# Records to use
______________________________
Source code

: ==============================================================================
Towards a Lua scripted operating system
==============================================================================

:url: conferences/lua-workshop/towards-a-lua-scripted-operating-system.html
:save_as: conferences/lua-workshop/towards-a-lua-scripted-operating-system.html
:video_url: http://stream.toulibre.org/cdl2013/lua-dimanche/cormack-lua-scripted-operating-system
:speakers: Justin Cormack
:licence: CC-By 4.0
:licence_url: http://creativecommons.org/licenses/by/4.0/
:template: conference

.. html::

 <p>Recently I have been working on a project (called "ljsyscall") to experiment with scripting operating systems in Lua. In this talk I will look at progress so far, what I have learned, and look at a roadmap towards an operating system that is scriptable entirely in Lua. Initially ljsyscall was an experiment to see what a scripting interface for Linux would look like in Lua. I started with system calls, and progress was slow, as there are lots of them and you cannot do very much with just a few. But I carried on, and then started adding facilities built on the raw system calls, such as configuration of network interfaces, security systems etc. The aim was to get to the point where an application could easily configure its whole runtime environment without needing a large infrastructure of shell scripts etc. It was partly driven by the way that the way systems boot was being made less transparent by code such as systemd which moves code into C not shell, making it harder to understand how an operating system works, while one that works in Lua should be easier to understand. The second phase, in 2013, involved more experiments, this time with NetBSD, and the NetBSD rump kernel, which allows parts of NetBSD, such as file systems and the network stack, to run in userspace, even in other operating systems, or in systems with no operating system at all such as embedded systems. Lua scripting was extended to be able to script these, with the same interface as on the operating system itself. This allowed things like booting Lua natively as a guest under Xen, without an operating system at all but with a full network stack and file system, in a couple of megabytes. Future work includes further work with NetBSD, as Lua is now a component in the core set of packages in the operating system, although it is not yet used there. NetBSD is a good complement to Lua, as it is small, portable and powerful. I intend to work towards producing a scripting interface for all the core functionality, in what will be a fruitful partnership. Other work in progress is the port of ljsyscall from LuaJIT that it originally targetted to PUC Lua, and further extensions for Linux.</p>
______________________________
# Problem statement
Pull each line containing the word "html" out of the data above.

# Problem solution
:url: conferences/lua-workshop/towards-a-lua-scripted-operating-system.html
:save_as: conferences/lua-workshop/towards-a-lua-scripted-operating-system.html
.. html::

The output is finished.